Records supplied Start Marker

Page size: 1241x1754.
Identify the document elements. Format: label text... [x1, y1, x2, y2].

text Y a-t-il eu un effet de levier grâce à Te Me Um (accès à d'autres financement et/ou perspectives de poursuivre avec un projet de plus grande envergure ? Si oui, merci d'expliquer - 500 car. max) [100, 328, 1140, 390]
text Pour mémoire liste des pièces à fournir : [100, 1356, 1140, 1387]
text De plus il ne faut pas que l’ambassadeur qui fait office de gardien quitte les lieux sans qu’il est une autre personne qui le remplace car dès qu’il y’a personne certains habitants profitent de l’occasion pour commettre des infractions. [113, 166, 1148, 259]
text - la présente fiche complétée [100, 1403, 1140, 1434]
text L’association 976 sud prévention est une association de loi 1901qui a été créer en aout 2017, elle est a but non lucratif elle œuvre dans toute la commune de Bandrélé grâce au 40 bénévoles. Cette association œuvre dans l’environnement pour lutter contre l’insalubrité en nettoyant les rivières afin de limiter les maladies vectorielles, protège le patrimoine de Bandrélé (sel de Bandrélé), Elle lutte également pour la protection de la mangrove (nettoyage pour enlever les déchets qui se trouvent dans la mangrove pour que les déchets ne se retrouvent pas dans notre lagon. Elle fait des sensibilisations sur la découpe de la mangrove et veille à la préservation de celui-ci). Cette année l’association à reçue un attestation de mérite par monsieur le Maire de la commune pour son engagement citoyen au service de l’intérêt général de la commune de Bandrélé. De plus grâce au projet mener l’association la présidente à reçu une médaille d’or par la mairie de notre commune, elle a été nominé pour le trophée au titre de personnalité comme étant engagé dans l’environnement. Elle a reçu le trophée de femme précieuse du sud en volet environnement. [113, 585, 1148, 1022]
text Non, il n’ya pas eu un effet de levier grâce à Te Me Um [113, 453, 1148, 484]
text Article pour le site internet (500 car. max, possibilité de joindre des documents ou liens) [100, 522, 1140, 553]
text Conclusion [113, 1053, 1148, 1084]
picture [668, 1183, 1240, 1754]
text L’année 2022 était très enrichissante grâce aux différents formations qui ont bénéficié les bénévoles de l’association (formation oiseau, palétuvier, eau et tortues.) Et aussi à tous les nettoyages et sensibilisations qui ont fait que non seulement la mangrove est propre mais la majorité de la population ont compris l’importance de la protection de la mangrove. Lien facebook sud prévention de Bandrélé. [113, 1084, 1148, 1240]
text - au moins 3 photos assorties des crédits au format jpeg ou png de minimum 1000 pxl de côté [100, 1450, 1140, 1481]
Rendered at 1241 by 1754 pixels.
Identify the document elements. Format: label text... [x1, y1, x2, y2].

Records supplied End Marker

Task prompt:
Print the records once more, exactly as they were given.

Answer:
Page size: 1241x1754.
Identify the document elements. Format: label text... [x1, y1, x2, y2].

text Y a-t-il eu un effet de levier grâce à Te Me Um (accès à d'autres financement et/ou perspectives de poursuivre avec un projet de plus grande envergure ? Si oui, merci d'expliquer - 500 car. max) [100, 328, 1140, 390]
text Pour mémoire liste des pièces à fournir : [100, 1356, 1140, 1387]
text De plus il ne faut pas que l’ambassadeur qui fait office de gardien quitte les lieux sans qu’il est une autre personne qui le remplace car dès qu’il y’a personne certains habitants profitent de l’occasion pour commettre des infractions. [113, 166, 1148, 259]
text - la présente fiche complétée [100, 1403, 1140, 1434]
text L’association 976 sud prévention est une association de loi 1901qui a été créer en aout 2017, elle est a but non lucratif elle œuvre dans toute la commune de Bandrélé grâce au 40 bénévoles. Cette association œuvre dans l’environnement pour lutter contre l’insalubrité en nettoyant les rivières afin de limiter les maladies vectorielles, protège le patrimoine de Bandrélé (sel de Bandrélé), Elle lutte également pour la protection de la mangrove (nettoyage pour enlever les déchets qui se trouvent dans la mangrove pour que les déchets ne se retrouvent pas dans notre lagon. Elle fait des sensibilisations sur la découpe de la mangrove et veille à la préservation de celui-ci). Cette année l’association à reçue un attestation de mérite par monsieur le Maire de la commune pour son engagement citoyen au service de l’intérêt général de la commune de Bandrélé. De plus grâce au projet mener l’association la présidente à reçu une médaille d’or par la mairie de notre commune, elle a été nominé pour le trophée au titre de personnalité comme étant engagé dans l’environnement. Elle a reçu le trophée de femme précieuse du sud en volet environnement. [113, 585, 1148, 1022]
text Non, il n’ya pas eu un effet de levier grâce à Te Me Um [113, 453, 1148, 484]
text Article pour le site internet (500 car. max, possibilité de joindre des documents ou liens) [100, 522, 1140, 553]
text Conclusion [113, 1053, 1148, 1084]
picture [668, 1183, 1240, 1754]
text L’année 2022 était très enrichissante grâce aux différents formations qui ont bénéficié les bénévoles de l’association (formation oiseau, palétuvier, eau et tortues.) Et aussi à tous les nettoyages et sensibilisations qui ont fait que non seulement la mangrove est propre mais la majorité de la population ont compris l’importance de la protection de la mangrove. Lien facebook sud prévention de Bandrélé. [113, 1084, 1148, 1240]
text - au moins 3 photos assorties des crédits au format jpeg ou png de minimum 1000 pxl de côté [100, 1450, 1140, 1481]
Rendered at 1241 by 1754 pixels.
Identify the document elements. Format: label text... [x1, y1, x2, y2].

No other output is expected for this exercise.